### [Exercise goal]
In the blog post below titled "Help me out," what does the writer say they were instead of a philosopher?
----- Text
Help me out

I am writing this because I am trying to understand – this a request for help if you will.  Help me understand.  No, not how any human being could bring themselves to do what they did last Friday at Sandy Hook.  But rather help me understand how the gun control that many of my friends are asking for will actually help solve anything.  Hear me out.

Let's start with the things that I think everyone can agree on (and yes, by everyone I mean specifically me and you):

  1. We should all do everything we can to make sure that things like this never happen again.
  2. The things we do should actually be effective, i.e. not for show and not to just make us feel better about what happened.
  3. That evil exists.  Now I know this is a bit of a metaphysical departure from the first two, but I think generally everyone can agree that evil exists, either as a "thing" in and of itself (hey I was an engineer, not a philosopher) or as an abscence of goodness or light.  I haven't met very many people that can't accept one of those two ideas – and it really doesn't matter which one is right for the rest of this to make any sense.  Suffice to say, there is evil in the world in at least one of two "forms".

Now for my first specific request: does anyone disagree with any of those points?  I really do want to understand, so if we are off on our base assumptions then let's start there.

Next, I'll list the things that I believe to be true that I think some of my friends disagree with me on (I won't go into more details than neccesary on each – just want to get them out there to see what I might have wrong):

  1. The best person to take care of you, in most cases, is….you.  The exception being when you are somehow disabled (permanently or temporarily) and then the best person to take care of you is someone in your immediate family or circle of friends.
  2. Any large group or organiztion (including but not limited to the government) that doesn't really know who you are or what you are all about is not as good at taking care of you as you are (or in some cases as your family or immediate circle of friends).
  3. People are less responsible for themselves, their families, their friends, their neighbors and strangers they meet than they were in the past.  This is a rather sweeping generalization I know, but I do believe it to be true on average.  Say all you want about all the "social" technology we have today (including this blog and how you likely got to it), but we are less connected than we were in the past – in the true human sense of connection.  This may be some form of notalgia for a false past, but again, I believe it to be true.
  4. People are generally lazy.  This isn't a new development – its been true since the dawn of time and will be true until the last day (maybe next week if the Mayans were right).  We want quick, easy to understand packaged "solution" to our problems.
  5. As a result (or perhaps as a driver – again, I don't want to get off track here about whether this is all intentional from the "top" – the reason for this doesn't matter for this discussion, as long as you agree that it's true – or argue against me) the government and the way it operates, i.e. laws, have expanded from something that protects the rights of the individual from other individuals as well as from the majority (the basis of all common law) to a set codes intended to take care of people and remove risk from everyone's life.
----------
----- Records shown
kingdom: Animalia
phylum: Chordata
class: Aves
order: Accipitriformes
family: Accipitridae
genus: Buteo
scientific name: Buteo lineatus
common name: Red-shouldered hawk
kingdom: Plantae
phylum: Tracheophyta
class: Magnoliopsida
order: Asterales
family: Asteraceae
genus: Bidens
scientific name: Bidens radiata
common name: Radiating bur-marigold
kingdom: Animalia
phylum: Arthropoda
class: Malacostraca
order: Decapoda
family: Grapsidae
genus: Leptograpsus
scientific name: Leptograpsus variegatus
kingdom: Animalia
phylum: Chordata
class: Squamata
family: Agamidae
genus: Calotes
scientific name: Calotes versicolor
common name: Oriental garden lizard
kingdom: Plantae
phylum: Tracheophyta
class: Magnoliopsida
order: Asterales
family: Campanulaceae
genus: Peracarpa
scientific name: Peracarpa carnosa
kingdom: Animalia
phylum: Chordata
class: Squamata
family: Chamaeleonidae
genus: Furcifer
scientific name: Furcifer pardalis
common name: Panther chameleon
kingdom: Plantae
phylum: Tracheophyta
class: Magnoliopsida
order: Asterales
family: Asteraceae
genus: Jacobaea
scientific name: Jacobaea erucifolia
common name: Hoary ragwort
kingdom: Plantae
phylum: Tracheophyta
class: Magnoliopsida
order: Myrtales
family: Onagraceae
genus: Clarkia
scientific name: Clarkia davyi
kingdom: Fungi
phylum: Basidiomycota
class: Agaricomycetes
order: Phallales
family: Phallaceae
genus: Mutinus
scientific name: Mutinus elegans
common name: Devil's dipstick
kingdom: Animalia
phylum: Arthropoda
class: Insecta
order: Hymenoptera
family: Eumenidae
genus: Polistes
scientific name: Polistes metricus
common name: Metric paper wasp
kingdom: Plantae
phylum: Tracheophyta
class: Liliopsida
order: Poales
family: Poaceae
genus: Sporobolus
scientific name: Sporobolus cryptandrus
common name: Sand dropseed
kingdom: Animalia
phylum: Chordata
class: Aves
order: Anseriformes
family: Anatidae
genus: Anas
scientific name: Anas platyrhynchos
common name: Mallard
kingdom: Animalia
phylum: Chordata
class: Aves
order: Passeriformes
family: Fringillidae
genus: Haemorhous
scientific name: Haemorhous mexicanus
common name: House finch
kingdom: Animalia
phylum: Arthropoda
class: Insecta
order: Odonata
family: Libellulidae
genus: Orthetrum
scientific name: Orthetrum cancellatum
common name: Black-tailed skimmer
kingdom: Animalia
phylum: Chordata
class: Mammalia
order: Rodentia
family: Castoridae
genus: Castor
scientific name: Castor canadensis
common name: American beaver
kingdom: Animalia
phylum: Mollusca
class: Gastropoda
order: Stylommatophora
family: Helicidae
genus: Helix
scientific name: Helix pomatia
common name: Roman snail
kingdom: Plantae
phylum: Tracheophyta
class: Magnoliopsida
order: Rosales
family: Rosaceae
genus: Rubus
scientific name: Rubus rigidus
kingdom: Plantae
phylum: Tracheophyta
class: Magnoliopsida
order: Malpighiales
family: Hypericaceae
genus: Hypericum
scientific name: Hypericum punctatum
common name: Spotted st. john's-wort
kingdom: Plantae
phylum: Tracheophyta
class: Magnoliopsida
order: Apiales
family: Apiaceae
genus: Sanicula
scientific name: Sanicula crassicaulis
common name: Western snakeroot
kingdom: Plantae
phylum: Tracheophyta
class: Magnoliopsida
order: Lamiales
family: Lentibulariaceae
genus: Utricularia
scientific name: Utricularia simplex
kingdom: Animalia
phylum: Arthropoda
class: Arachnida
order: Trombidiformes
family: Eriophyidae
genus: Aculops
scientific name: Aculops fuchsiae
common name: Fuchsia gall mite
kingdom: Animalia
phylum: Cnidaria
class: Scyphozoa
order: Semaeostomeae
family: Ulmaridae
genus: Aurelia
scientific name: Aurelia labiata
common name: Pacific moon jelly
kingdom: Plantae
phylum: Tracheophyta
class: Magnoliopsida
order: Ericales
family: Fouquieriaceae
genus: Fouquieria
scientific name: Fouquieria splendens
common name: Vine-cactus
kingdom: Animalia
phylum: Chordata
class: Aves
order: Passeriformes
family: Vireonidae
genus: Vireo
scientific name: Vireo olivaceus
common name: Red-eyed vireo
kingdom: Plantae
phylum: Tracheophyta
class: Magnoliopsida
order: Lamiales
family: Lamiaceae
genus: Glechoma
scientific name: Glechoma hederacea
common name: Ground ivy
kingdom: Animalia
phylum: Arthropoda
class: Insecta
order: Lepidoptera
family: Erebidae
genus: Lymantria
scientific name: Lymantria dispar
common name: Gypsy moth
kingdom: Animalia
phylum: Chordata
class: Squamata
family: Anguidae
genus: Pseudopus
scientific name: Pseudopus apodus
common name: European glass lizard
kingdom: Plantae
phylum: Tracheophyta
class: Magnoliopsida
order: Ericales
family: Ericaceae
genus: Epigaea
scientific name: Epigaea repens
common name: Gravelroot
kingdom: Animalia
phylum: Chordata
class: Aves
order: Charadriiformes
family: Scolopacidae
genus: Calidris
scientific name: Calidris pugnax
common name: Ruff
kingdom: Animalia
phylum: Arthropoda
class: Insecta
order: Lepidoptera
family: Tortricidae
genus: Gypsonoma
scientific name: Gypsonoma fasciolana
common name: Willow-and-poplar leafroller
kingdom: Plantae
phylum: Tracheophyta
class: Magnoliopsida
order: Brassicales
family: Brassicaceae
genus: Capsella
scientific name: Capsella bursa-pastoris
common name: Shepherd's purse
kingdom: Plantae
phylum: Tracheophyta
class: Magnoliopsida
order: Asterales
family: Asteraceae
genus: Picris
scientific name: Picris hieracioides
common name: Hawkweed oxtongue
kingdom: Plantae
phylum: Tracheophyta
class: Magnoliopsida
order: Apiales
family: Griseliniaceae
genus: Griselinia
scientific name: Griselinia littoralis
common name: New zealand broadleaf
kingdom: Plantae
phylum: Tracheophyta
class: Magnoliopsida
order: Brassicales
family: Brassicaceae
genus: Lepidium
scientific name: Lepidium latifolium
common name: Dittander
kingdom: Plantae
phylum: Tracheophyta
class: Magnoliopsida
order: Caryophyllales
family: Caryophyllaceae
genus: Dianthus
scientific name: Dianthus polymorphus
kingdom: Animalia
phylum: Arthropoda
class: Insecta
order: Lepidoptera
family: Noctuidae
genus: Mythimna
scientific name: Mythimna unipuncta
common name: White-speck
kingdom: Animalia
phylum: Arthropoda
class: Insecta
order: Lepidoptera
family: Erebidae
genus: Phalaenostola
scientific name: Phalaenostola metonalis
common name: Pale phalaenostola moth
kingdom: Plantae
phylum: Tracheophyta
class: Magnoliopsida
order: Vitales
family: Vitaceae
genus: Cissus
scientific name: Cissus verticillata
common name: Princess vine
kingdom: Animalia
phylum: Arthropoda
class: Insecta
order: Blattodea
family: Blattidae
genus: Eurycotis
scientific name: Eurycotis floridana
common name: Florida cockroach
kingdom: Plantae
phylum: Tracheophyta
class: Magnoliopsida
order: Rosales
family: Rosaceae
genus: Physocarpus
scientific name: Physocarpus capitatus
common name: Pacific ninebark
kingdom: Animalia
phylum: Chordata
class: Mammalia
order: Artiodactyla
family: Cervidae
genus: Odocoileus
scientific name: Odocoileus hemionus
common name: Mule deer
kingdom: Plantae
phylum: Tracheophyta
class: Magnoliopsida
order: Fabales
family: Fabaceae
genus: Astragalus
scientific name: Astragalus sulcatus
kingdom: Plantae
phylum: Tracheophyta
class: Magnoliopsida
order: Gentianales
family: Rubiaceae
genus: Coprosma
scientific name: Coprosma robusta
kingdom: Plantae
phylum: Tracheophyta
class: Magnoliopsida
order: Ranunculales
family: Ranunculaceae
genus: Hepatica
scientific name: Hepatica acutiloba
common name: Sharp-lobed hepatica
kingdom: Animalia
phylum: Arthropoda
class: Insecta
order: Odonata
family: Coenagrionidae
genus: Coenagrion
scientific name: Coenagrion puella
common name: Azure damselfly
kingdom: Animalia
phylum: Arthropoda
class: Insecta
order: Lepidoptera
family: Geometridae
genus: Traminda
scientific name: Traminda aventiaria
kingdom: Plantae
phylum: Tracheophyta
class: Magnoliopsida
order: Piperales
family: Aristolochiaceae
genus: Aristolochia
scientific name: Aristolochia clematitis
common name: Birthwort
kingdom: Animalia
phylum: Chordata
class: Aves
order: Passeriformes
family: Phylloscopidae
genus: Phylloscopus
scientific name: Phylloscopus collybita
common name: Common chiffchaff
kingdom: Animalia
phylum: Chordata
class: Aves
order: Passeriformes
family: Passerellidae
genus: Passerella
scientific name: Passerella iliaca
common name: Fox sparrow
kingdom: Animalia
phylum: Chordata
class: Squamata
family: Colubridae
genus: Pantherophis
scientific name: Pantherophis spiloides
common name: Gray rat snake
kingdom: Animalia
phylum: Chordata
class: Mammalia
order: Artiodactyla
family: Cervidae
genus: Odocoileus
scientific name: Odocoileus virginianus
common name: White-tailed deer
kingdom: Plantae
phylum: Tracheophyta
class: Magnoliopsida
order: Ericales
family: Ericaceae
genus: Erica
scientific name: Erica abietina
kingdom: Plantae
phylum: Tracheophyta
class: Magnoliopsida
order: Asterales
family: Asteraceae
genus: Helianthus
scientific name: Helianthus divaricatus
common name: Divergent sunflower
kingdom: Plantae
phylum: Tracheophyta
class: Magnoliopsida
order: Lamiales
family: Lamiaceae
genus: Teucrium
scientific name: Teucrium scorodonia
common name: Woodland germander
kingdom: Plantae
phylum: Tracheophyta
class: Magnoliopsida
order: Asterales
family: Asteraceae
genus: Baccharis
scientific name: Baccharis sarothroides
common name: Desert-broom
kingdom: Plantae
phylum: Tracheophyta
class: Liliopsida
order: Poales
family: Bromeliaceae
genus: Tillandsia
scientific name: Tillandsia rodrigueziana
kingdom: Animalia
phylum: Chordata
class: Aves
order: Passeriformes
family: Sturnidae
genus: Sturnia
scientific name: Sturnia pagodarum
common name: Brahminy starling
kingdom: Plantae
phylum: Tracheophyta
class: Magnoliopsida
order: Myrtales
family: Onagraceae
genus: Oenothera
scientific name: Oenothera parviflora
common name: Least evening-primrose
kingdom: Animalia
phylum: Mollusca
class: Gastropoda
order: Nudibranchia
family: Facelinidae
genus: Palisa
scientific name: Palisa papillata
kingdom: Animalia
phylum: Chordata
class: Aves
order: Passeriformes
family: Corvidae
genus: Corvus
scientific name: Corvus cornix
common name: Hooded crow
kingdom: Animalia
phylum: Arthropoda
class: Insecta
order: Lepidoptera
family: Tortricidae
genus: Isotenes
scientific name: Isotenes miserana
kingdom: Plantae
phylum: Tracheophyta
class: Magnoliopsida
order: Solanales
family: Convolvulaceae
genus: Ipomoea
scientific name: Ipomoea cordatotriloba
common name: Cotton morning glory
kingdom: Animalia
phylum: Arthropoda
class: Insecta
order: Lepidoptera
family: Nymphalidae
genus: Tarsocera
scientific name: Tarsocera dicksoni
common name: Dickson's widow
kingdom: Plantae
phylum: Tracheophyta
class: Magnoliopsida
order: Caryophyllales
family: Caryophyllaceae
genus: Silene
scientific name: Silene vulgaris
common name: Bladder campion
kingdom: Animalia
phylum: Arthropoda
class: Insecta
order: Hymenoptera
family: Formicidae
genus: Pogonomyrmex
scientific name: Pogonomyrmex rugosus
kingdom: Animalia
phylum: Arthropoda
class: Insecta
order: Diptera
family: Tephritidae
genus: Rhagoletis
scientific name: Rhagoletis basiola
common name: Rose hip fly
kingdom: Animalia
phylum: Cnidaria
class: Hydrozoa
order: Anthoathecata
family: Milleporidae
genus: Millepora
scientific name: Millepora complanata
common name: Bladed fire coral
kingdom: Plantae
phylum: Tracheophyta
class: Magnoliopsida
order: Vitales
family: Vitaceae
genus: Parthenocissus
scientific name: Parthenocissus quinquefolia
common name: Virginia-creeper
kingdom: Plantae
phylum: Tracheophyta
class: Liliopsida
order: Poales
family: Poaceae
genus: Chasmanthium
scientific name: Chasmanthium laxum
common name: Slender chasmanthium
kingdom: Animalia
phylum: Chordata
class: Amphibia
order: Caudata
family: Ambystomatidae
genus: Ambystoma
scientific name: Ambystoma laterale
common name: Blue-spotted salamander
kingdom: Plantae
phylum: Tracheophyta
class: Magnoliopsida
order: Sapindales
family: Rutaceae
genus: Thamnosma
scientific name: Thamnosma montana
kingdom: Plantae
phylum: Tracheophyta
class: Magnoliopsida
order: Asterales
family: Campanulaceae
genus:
----------
### [Answer to this exercise]
An engineer.